'''
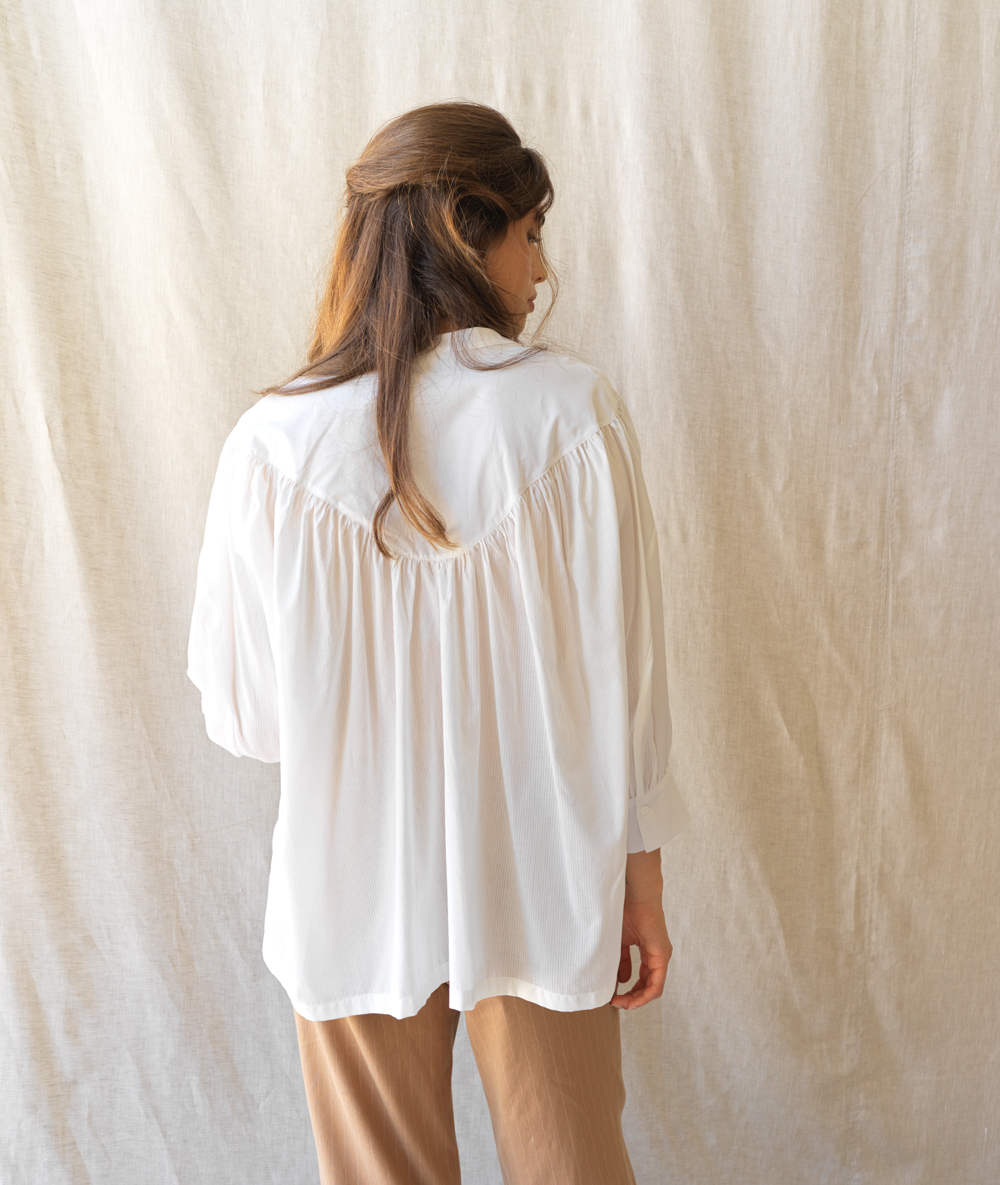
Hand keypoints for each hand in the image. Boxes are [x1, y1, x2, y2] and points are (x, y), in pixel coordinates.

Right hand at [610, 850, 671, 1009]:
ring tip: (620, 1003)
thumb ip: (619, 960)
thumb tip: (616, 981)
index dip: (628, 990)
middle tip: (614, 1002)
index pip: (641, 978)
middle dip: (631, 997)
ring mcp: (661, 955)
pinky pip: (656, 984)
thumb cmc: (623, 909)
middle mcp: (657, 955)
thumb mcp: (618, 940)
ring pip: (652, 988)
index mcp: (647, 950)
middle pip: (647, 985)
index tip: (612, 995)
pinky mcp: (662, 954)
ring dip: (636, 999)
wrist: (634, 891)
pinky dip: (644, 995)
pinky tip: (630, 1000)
'''
'''
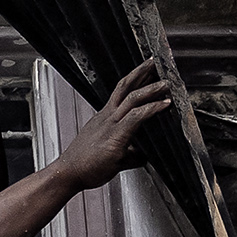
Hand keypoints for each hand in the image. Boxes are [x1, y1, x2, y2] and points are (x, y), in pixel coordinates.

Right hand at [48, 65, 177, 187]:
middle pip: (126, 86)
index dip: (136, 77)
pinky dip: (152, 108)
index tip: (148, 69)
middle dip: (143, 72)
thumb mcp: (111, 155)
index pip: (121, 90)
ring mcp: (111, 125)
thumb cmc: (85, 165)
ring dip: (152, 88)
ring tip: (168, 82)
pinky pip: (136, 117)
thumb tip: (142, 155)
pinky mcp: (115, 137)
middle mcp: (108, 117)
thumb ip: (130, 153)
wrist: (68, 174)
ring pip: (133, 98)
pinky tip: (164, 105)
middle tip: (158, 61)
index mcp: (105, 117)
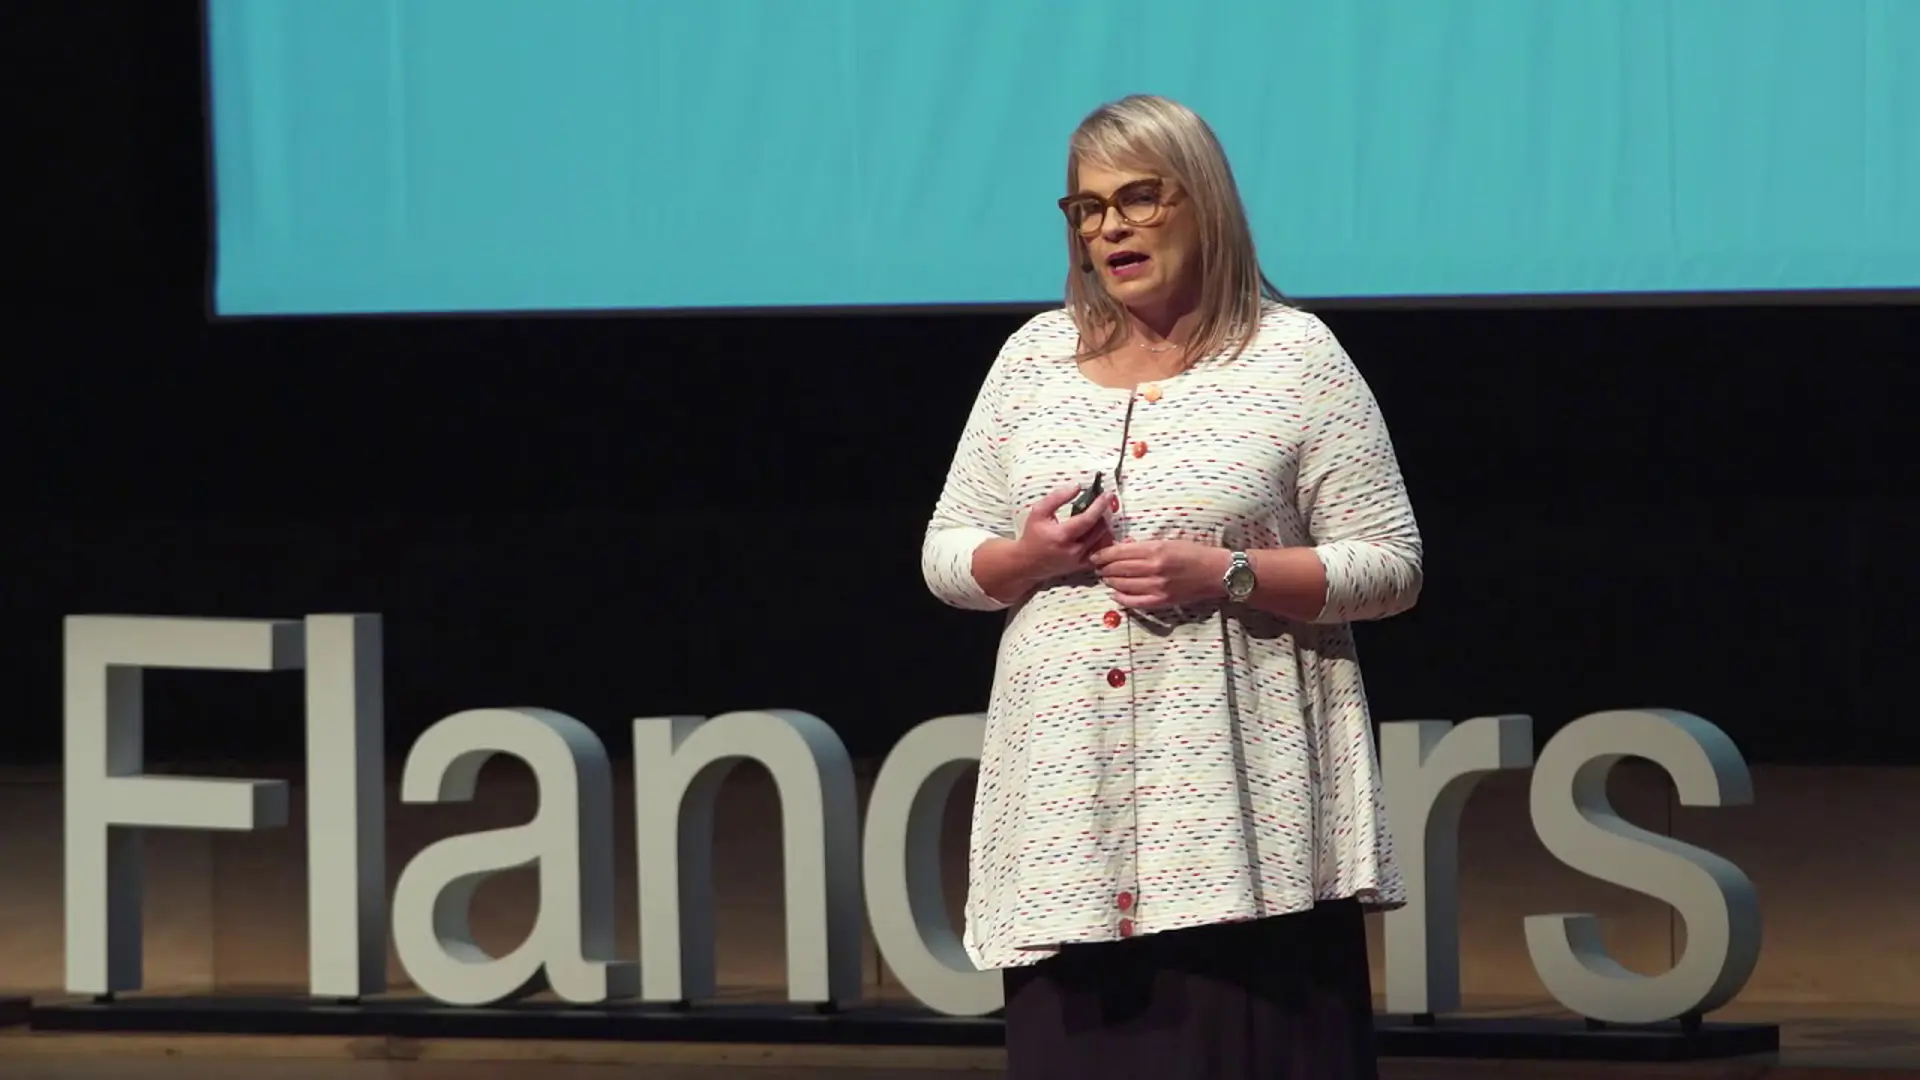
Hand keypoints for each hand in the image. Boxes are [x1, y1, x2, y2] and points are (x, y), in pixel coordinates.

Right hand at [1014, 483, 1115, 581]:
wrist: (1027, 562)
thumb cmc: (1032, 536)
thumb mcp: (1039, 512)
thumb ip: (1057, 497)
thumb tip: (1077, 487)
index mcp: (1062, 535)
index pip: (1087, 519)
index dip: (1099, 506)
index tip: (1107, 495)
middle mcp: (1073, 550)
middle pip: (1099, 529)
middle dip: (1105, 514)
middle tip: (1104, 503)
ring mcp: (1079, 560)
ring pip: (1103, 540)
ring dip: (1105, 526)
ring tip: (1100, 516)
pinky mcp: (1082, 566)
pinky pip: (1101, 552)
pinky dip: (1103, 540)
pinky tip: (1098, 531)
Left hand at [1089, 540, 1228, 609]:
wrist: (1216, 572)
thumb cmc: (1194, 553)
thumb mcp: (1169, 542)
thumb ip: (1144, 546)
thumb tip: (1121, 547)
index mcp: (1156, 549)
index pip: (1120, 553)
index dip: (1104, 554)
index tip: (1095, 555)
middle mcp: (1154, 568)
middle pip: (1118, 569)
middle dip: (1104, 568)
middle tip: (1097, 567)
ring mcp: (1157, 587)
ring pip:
'''
'''
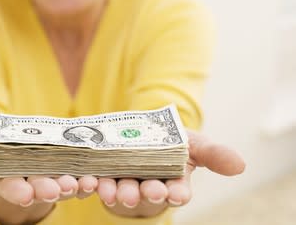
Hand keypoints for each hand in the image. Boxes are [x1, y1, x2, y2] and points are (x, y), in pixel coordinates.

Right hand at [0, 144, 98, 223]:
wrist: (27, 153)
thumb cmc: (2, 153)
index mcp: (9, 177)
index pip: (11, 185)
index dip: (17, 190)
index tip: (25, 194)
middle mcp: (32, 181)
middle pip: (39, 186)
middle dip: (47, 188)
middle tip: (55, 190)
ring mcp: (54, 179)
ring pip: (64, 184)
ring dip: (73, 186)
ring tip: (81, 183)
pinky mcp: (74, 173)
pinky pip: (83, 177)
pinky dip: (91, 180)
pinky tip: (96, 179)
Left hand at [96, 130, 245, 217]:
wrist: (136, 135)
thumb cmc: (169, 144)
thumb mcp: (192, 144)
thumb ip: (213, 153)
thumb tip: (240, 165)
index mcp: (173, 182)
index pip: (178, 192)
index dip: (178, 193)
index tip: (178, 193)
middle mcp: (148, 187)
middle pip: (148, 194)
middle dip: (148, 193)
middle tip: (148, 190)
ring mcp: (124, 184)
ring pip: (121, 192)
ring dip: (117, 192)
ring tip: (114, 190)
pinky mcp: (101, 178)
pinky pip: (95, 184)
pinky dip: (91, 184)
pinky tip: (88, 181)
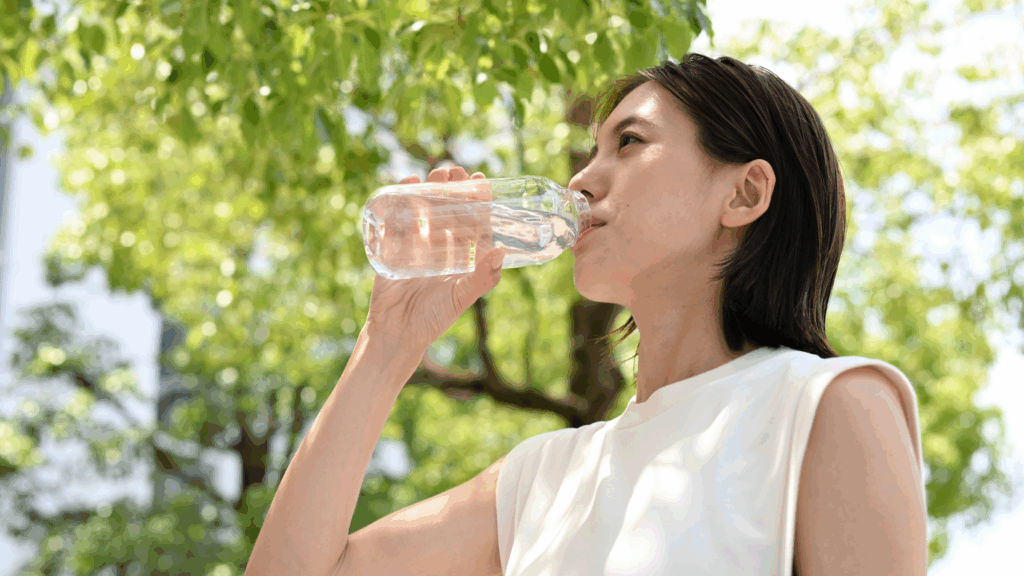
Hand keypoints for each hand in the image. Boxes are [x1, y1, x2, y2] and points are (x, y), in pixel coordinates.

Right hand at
'''
- [What is required]: Note how many lines of the material contain the string "wrist". Then report that number by itself.

- [Finished task]: 6